"When Two Ways of Healing Don’t Meet"
This past week, I found myself living out Gene Key #4, which Richard Rudd postulates moves from Intolerance → Understanding → Forgiveness.
He postulates that the shadow of Intolerance isn’t just prejudice or harshness — it’s the subtle, restless discomfort we feel when life or people don’t match the way we think things “should” be.
Rudd further postulates that when this shadow mutates, our desperate need for explanations will dissolve. Questions themselves will fall away. Understanding will flood our bodies as light, revealing the eternal nature of the universe, and the Siddhi of Forgiveness will one day end war by releasing all ancestral karmic debt. Forgiveness at this level is not personal; it is the realisation that nothing is personal.
A Conversation With Anne
On July 31, Anne invited me to celebrate the start of her vacation with a photo exhibition. I responded warmly, but over the next 24 hours, our conversation turned into a dance of suggestions and re-suggestions about where to meet for dinner.
She offered “den blå hund,” “Sticks’n Sushi Valby,” or “somewhere relaxed, not too far.” I offered Pico near Nørrebrogade, Enghave Plads, or a restaurant by her friend’s shop. I admitted that Blå Hund wasn’t for me, but said I would go if she insisted.
Eventually, we agreed to meet at Enghave Plads in the afternoon — or perhaps outside at Blå Hund for a short visit. I didn’t see her follow-up until later, as I was caught in my detective series. By the time I joined her at Blå Hund, she had been walking and was already seated. We spent about 45 minutes together before she felt nauseous and went home.
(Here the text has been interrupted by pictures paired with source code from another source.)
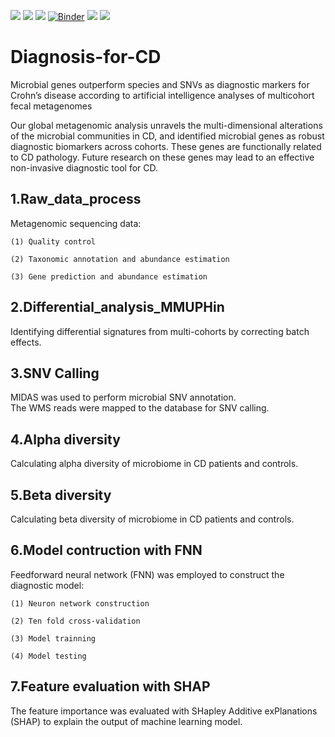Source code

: ![](https://img.shields.io/badge/Python-3.8-brightgreen) ![](https://img.shields.io/badge/R-4.1.2-lightgrey) ![](https://img.shields.io/badge/Version-dev-yellowgreen) [![Binder](https://mybinder.org/badge_logo.svg)](https://mybinder.org/v2/gh/github-gs/Diagnosis-for-CD/HEAD) ![](https://img.shields.io/badge/lisense-MIT-orange) [![](https://img.shields.io/badge/Website-CADD-blue)](https://cadd.tongji.edu.cn/)

# Diagnosis-for-CD
Microbial genes outperform species and SNVs as diagnostic markers for Crohn’s disease according to artificial intelligence analyses of multicohort fecal metagenomes  

Our global metagenomic analysis unravels the multi-dimensional alterations of the microbial communities in CD, and identified microbial genes as robust diagnostic biomarkers across cohorts. These genes are functionally related to CD pathology. Future research on these genes may lead to an effective non-invasive diagnostic tool for CD.

## 1.Raw_data_process  

Metagenomic sequencing data:  

	(1) Quality control  

	(2) Taxonomic annotation and abundance estimation  

	(3) Gene prediction and abundance estimation  


## 2.Differential_analysis_MMUPHin  

Identifying differential signatures from multi-cohorts by correcting batch effects.

## 3.SNV Calling  

MIDAS was used to perform microbial SNV annotation.  
The WMS reads were mapped to the database for SNV calling.  

## 4.Alpha diversity  

Calculating alpha diversity of microbiome in CD patients and controls.

## 5.Beta diversity  

Calculating beta diversity of microbiome in CD patients and controls.

## 6.Model contruction with FNN  

Feedforward neural network (FNN) was employed to construct the diagnostic model:  
	
	(1) Neuron network construction  

	(2) Ten fold cross-validation  

	(3) Model trainning   

	(4) Model testing  

## 7.Feature evaluation with SHAP  

The feature importance was evaluated with SHapley Additive exPlanations (SHAP) to explain the output of machine learning model.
A few days later I wrote and asked if felt better. She replied immediately and said that she was better day after, thank you. “Huge pressure at work and then so difficult to make appointment with you." she wrote.
I replied apologising for contributing to her bad mood, asking her to forgive me. She responded: “Of course I can forgive you. I honestly needed support that day, and it could have been another place than Blå Hund.”
The next day, she suggested we talk about a pattern she saw — our difficulty in making appointments that honoured both our needs.
I asked her to read Chapter 44 of my book Gratitude, where I wrote about a similar moment with her, and reminded her that our needs are different.
She replied with clarity: “Indeed we are very different. As I see it you are more experience-/task-oriented, and I am more emotionally oriented in the approach to how we spend our time… I believe in holding each other in pain and healing through our relations… One can only come so far alone.”
I affirmed our differences, shared that my nervous system needed space right now, and let her know I valued her even as I stepped back from further conversation.
Her final message was brief: “I’ll catch my breath and be out of touch until I land on my feet.”
She is now unreachable on Messenger as she has blocked me
Through the Lens of Gene Key #4
In the shadow of Intolerance, both of us were holding our own vision of how connection “should” unfold.
- For Anne, healing meant staying in dialogue and working through the discomfort together.
- For me, healing meant conserving my energy and not extending into prolonged discussion when my nervous system was already taxed.
Neither way is wrong — but the mismatch created a low-level friction, the kind that Gene Key #4 says will keep arising until we develop a deeper capacity for holding difference without tightening around it.
The Gift of Understanding, as Rudd postulates, is not intellectual agreement but whole-being recognition. When I read her words again, I could see her underlying need: emotional support on a day she felt pressured and tired. And she, in time, might see that my space was not rejection but a way to preserve my presence without resentment.
The Siddhi of Forgiveness, in Rudd’s postulates, comes when the part of the mind that demands reasons dies away. In our microcosm, it would mean I no longer need her to stop wanting the conversation — and she no longer needs me to join it on her terms. It would mean the difference between us is not a wound to heal, but simply two archetypes meeting:
- The Holder, who stays in the shared pain until it transforms.
- The Sovereign Witness, who holds love by guarding inner space.
Where My Philosophy Meets the Siddhi
In A Listening Grandmother, I wrote:
I do not need to explain myself. I only need to stay present, soft and true. This is not a test. It is a threshold. I am listening beyond defence. I am loving beyond roles. And I trust the soul in front of me is ready, or she would not come to me.
This moment with Anne was that threshold in motion — a lived example of where my own credo meets Richard Rudd’s postulates. The practice is not to force agreement or erase difference, but to soften into Understanding and trust that Forgiveness — the kind that is not personal — will do its work in its own time.
It is humbling to see how even between two people who value each other, the difference between our ways of healing can create distance. No anger, no enemy — just two paths that, in this moment, could not meet. And perhaps this too is part of the path of Gene Key #4: to sit with the sadness of what doesn’t bridge, and to let that be held in the quiet work of Understanding and Forgiveness.